Francis took off his shoes as he entered the huge mosque, before bowing his head in prayer for several minutes, facing Mecca and standing next to Istanbul's Grand Mufti Rahmi Yaran, in what a Vatican spokesman described as a joint "moment of silent adoration" of God.

A similar act by his predecessor Pope Benedict in 2006 drew criticism from conservative Catholics and some Muslims.                

Several hundred people, many of them tourists, watched from behind police barriers as the pope then walked to the nearby Aya Sofya museum, once the Christian church Hagia Sophia.

A group of school children waving Turkish and Vatican flags chanted "Long live Pope Francis" in Italian as the Muslim call to prayer rang out across the Sultanahmet square, the heart of Istanbul's historic quarter.
"We must show respect for each others beliefs. God willing the pope's visit will help in this respect," said Halil Ibrahim Cil, 24, a hospital worker from Istanbul.

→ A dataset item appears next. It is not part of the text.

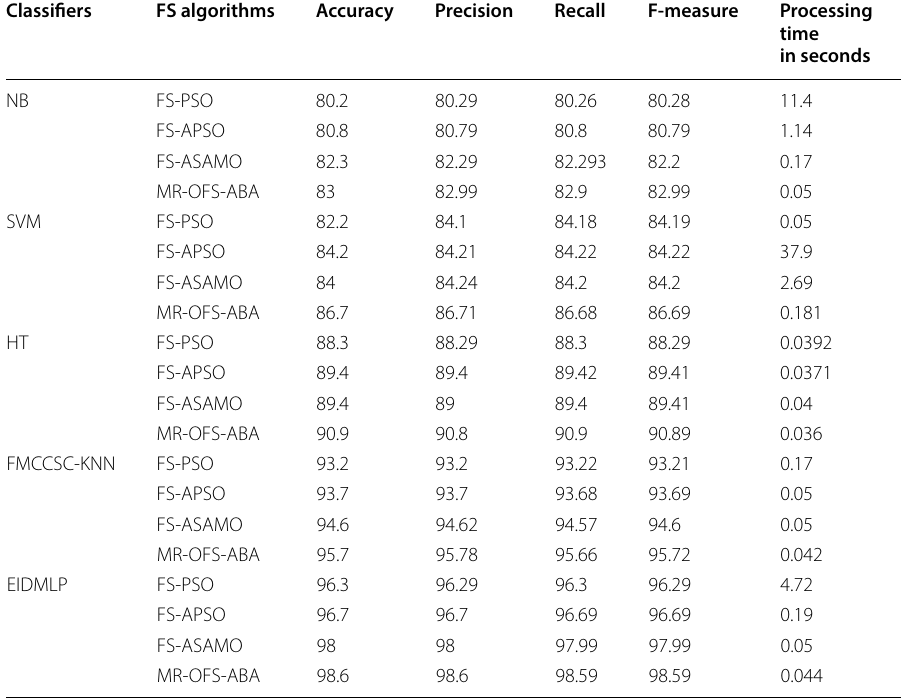
Table 3 Classification results of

"We want to practice our religion in peace. We want people to understand Islam. We don't want war."

Islamic State insurgents have captured swathes of neighbouring Syria and Iraq, persecuting and killing Shi'ite Muslims, Christians and others who do not share their ultra-radical brand of Sunni Islam.

Francis said on Friday that fighting hunger and poverty, rather than military intervention alone, was key to stopping the Islamist militants.

The Blue Mosque, known officially as the Sultanahmet mosque, opened in 1616 and is the most famous in Turkey. Its popular name is a reference to the fine blue Iznik tiles in its main prayer room.